(Records from a collection)
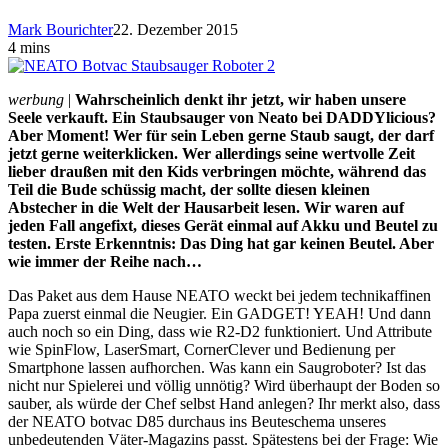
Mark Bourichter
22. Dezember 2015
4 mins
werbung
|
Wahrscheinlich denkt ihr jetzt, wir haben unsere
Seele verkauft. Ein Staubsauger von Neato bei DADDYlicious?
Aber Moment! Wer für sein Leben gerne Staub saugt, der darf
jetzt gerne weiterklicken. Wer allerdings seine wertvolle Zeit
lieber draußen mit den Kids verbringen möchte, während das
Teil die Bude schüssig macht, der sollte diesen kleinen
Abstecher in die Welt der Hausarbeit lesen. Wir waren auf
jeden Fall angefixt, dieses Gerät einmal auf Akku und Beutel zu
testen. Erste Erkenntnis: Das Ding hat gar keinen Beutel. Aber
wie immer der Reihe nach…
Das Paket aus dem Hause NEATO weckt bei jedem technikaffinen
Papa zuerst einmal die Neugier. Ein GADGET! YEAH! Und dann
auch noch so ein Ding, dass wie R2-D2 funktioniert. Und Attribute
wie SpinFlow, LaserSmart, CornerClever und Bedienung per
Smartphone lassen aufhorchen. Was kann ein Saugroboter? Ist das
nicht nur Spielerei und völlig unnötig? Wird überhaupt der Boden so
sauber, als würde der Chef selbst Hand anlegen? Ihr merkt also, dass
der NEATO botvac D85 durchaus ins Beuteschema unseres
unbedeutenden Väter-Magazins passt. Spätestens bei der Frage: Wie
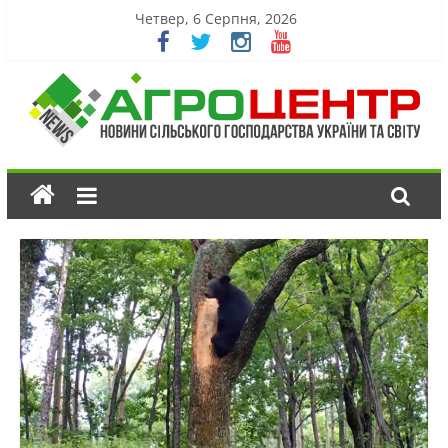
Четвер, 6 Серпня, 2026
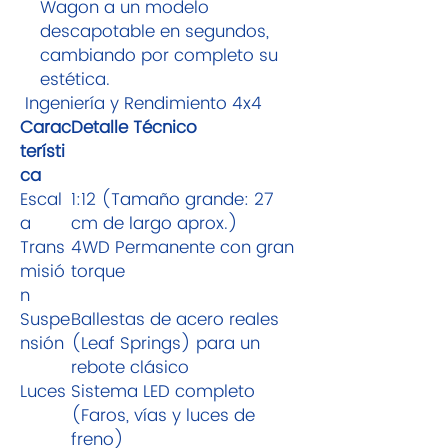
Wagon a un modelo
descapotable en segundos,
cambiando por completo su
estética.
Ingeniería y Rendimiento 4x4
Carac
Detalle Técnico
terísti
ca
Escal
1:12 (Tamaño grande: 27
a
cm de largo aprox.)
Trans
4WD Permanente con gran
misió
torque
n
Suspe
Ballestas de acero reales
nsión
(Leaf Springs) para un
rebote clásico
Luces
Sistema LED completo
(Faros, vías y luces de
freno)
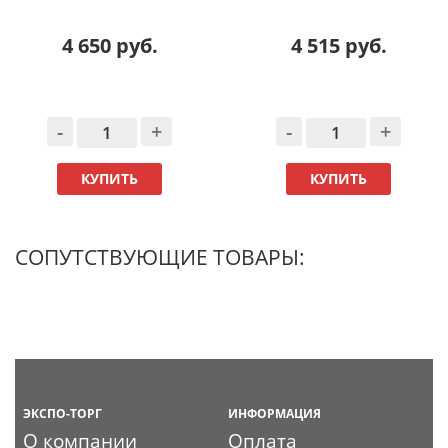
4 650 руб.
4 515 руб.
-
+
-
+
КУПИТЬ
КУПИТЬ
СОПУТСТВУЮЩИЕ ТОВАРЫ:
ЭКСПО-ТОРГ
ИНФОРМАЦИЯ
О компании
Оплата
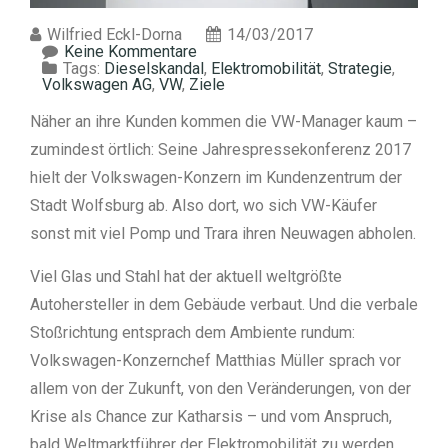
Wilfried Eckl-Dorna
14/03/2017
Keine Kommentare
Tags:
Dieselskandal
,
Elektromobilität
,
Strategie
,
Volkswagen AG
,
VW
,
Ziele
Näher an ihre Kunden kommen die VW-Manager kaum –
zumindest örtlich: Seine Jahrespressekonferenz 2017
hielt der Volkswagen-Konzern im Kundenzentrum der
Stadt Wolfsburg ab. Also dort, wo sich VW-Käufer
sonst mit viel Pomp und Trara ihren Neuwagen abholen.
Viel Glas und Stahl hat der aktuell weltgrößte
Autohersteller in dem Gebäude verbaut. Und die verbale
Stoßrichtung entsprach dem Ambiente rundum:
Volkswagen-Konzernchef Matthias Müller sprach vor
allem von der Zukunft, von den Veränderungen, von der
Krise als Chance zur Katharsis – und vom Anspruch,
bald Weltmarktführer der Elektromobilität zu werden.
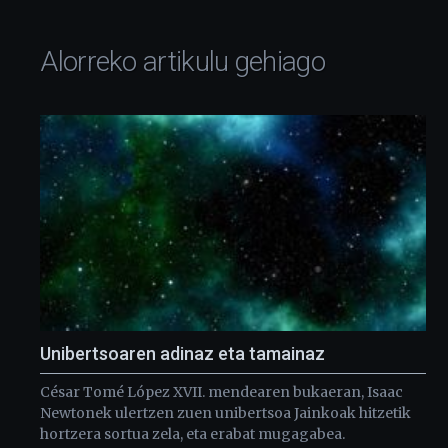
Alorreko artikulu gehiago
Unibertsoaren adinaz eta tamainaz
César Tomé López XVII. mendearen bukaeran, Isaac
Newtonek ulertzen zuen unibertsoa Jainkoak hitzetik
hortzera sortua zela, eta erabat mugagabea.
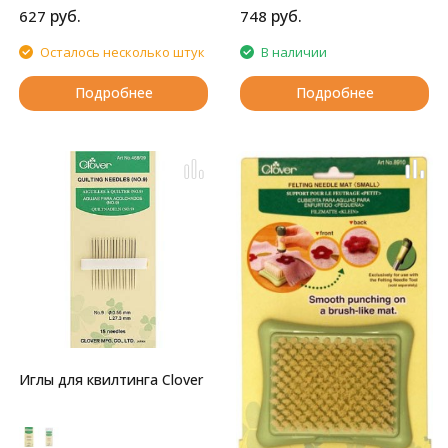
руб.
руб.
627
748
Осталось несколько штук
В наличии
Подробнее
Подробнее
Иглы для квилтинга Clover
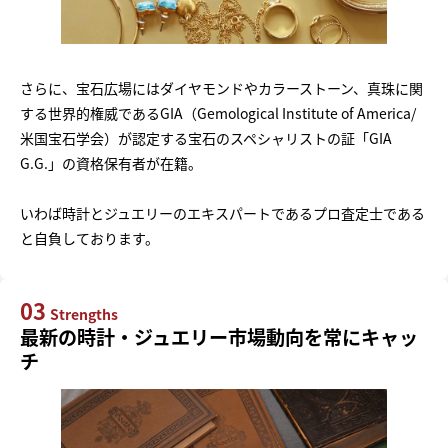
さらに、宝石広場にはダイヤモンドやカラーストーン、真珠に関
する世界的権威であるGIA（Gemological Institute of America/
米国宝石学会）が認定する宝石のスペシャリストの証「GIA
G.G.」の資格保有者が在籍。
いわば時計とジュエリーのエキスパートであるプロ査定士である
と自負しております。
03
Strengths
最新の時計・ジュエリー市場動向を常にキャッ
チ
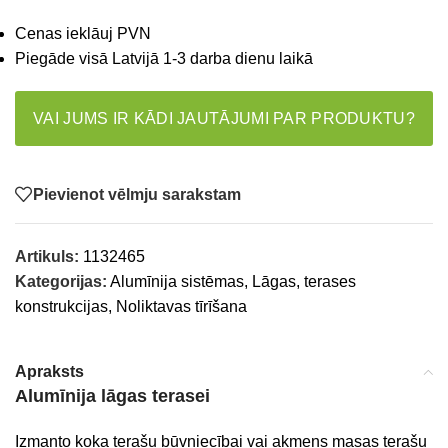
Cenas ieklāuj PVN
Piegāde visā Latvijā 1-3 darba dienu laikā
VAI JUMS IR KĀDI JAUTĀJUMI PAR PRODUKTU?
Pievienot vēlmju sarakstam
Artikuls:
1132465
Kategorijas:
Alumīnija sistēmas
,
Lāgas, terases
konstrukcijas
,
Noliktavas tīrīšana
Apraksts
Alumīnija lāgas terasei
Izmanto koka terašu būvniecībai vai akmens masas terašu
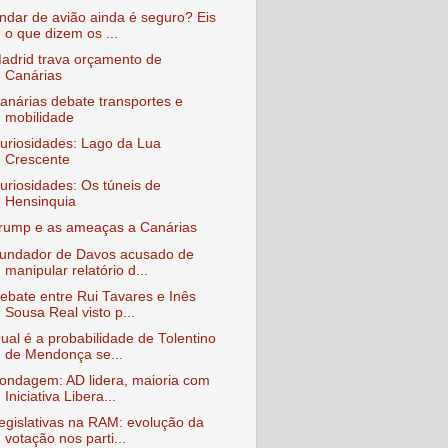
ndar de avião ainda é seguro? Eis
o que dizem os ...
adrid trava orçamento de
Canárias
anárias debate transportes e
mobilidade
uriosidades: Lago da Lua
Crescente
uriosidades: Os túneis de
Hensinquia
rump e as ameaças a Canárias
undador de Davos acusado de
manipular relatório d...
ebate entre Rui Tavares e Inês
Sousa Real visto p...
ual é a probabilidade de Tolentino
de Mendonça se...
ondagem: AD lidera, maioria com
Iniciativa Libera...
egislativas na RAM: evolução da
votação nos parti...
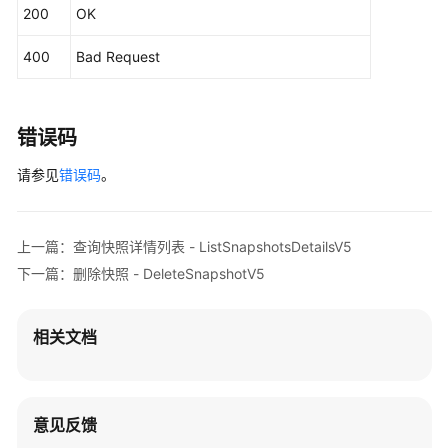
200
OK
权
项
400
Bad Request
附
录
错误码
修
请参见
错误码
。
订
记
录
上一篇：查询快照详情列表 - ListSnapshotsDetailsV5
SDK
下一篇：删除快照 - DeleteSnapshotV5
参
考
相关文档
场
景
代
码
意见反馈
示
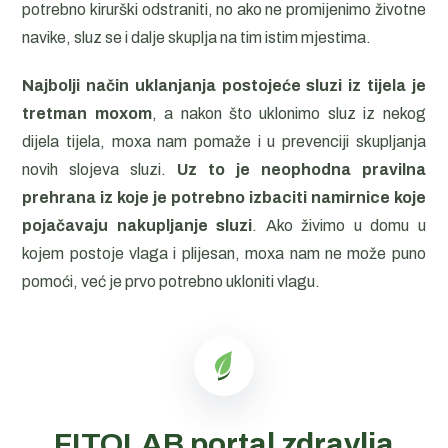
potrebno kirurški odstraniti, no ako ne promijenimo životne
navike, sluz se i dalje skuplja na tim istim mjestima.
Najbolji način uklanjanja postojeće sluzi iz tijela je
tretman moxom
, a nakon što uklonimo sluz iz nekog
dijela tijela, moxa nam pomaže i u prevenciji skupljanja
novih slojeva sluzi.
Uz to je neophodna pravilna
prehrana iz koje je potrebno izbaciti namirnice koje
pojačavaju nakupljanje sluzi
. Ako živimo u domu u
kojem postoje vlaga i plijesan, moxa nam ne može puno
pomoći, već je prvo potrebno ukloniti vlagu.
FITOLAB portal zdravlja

## Problem to solve
Reproduce the stretch from the line containing "Wilfried Eckl-Dorna" through the line containing "allem von der", renaming "Kundenzentrum" to "Besucherzentrum" and leaving everything else unchanged.

## Written solution
Wilfried Eckl-Dorna
14/03/2017
Keine Kommentare
Tags:
Dieselskandal
,
Elektromobilität
,
Strategie
,
Volkswagen AG
,
VW
,
Ziele
Näher an ihre Kunden kommen die VW-Manager kaum –
zumindest örtlich: Seine Jahrespressekonferenz 2017
hielt der Volkswagen-Konzern im Besucherzentrum der
Stadt Wolfsburg ab. Also dort, wo sich VW-Käufer
sonst mit viel Pomp und Trara ihren Neuwagen abholen.
Viel Glas und Stahl hat der aktuell weltgrößte
Autohersteller in dem Gebäude verbaut. Und die verbale
Stoßrichtung entsprach dem Ambiente rundum:
Volkswagen-Konzernchef Matthias Müller sprach vor
allem von der Zukunft, von den Veränderungen, von der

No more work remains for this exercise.